TCanvas *canvas = new TCanvas("Canvas", "A first way to plot a variable", 800, 600);

We also need to define the histogram that will be placed on this canvas. The histogram is named variable and its title is "Number of leptons". It has 5 bins that span the range from -0.5 to 4.5 (for a total range of 0 to 4 leptons):

In [9]:

TH1F *hist = new TH1F("variable","Number of leptons; Number of leptons ; Events ",5,-0.5,4.5);

The next step is to fill the histogram. We use a loop to iterate over all entries in the tree and fill the histogram for each event without applying any cuts, i.e. just copying the data as it is in the source. Once done, the word "Done!" will be printed:

In [10]:

int nentries, nbytes, i;
nentries = (Int_t)tree->GetEntries();

for (i = 0; i < nentries; i++) {
    nbytes = tree->GetEntry(i);
    hist->Fill(lepton_n);
}

std::cout << "Done!" << std::endl;

Done!

Finally, after filling the histogram, we want to visualize the results. First, we set the fill color of the histogram to red, then we draw it on the canvas, and lastly, display the canvas:

In [11]:

hist->SetFillColor(kRed);
hist->Draw();
canvas->Draw();

Interpreting the histogram¶

In the plot above, we visualize the distribution of the number of leptons per event. This histogram provides insight into the frequency of events containing different numbers of leptons.

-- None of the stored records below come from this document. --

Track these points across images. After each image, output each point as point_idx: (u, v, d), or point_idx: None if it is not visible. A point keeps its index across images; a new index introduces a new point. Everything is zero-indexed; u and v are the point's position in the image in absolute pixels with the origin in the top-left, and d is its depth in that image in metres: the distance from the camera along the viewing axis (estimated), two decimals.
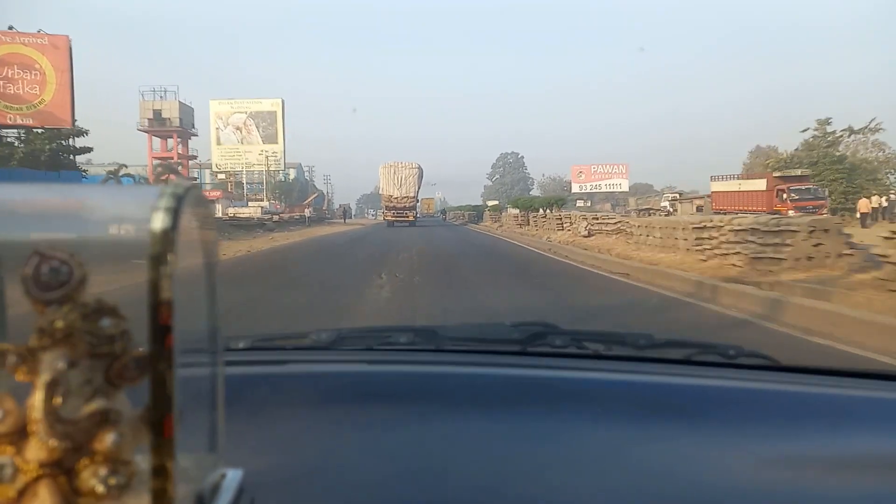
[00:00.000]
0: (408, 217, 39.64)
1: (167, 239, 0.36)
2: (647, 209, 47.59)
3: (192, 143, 67.68)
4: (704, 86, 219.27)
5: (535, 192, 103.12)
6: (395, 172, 40.45)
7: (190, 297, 0.43)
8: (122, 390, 0.39)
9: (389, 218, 39.80)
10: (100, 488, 0.38)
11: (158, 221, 0.36)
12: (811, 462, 0.72)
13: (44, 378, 0.37)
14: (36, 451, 0.38)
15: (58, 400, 0.37)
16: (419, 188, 41.97)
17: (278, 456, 0.66)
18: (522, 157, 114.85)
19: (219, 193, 56.46)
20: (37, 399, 0.37)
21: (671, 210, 43.67)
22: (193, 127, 65.80)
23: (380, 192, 42.86)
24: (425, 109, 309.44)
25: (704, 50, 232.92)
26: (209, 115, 66.43)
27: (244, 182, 68.26)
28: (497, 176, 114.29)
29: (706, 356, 1.16)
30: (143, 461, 0.39)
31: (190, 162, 64.08)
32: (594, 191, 79.40)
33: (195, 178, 68.13)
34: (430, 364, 1.07)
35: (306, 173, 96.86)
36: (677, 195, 49.73)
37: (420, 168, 41.60)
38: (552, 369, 1.03)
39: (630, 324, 5.53)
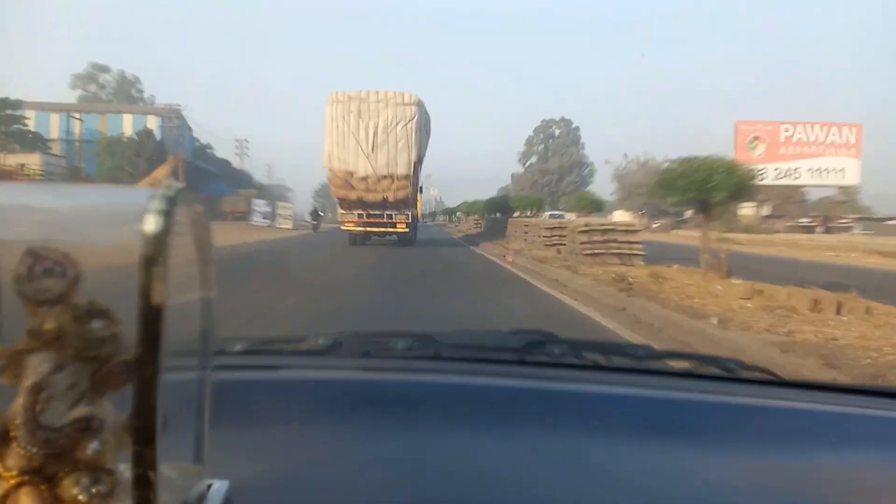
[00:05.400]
0: (396, 226, 17.28)
1: (159, 241, 0.35)
2: None
3: None
4: None
5: (594, 183, 63.69)
6: (359, 114, 16.72)
7: (183, 301, 0.42)
8: (106, 396, 0.39)
9: (353, 227, 17.32)
10: (81, 497, 0.37)
11: (150, 224, 0.35)
12: (811, 479, 0.72)
13: (27, 382, 0.37)
14: (17, 457, 0.37)
15: (39, 406, 0.36)
16: (419, 157, 17.41)
17: (269, 465, 0.65)
18: (578, 128, 68.65)
19: None
20: (19, 404, 0.36)
21: None
22: None
23: (324, 164, 17.19)
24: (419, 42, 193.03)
25: None
26: None
27: None
28: (533, 159, 69.07)
29: (706, 369, 1.15)
30: (127, 470, 0.38)
31: None
32: (782, 180, 34.07)
33: None
34: (428, 372, 1.06)
35: (190, 125, 49.39)
36: None
37: (420, 107, 17.30)
38: (550, 380, 1.02)
39: None
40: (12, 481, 0.37)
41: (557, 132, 69.87)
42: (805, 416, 0.92)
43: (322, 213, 39.94)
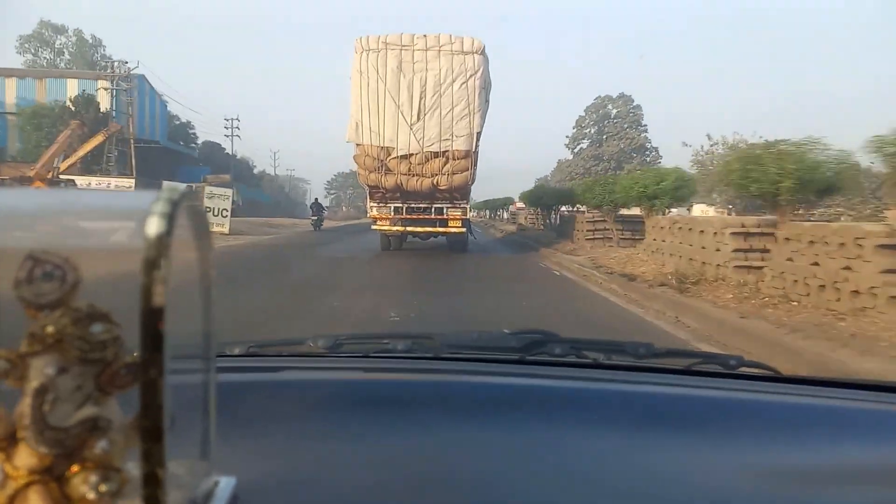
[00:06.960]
0: (447, 223, 12.42)
1: (161, 244, 0.36)
2: None
3: None
4: None
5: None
6: (400, 67, 11.50)
7: (184, 303, 0.43)
8: (113, 397, 0.39)
9: (388, 226, 12.51)
10: (90, 495, 0.38)
11: (153, 226, 0.36)
12: (811, 473, 0.72)
13: (33, 384, 0.37)
14: (26, 457, 0.37)
15: (47, 406, 0.37)
16: (482, 127, 11.97)
17: (273, 464, 0.65)
18: (639, 105, 54.18)
19: None
20: (26, 405, 0.37)
21: None
22: None
23: (349, 139, 12.17)
24: None
25: None
26: None
27: None
28: (585, 143, 54.80)
29: (706, 366, 1.15)
30: (134, 468, 0.38)
31: None
32: None
33: None
34: (428, 372, 1.06)
35: (165, 99, 40.35)
36: None
37: (485, 59, 11.89)
38: (551, 378, 1.03)
39: None
40: (22, 481, 0.37)
41: (614, 111, 54.10)
42: (805, 411, 0.93)
43: (325, 207, 31.56)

X-axis: Represents the number of leptons detected in each event. The values range from 0 to 4, where each bin corresponds to an integer number of leptons.
Y-axis: Shows the number of events (scaled to thousands) that contain the corresponding number of leptons.

From the data:

The majority of events contain either 1 or 2 leptons, with the peak occurring at 2 leptons, suggesting that this number of leptons is the most common in the analyzed dataset.
Events with 0, 3, or 4 leptons are significantly less frequent, as indicated by the lower heights of their corresponding bins.

In the statistics box on the top right:

We see that the total number of events analyzed is 53,653.
The mean number of leptons per event is around 1.73, indicating that most events contain slightly fewer than 2 leptons on average.
The standard deviation of around 0.46 shows a relatively low spread, meaning that most events are clustered around the mean number of leptons, with little variation.

This histogram gives us a snapshot of the lepton content in the events, which can be further analyzed to study processes like lepton production in proton-proton collisions at high energies. The distribution is an important aspect of understanding the data and may inform further cuts or selection criteria for a complex physics analysis.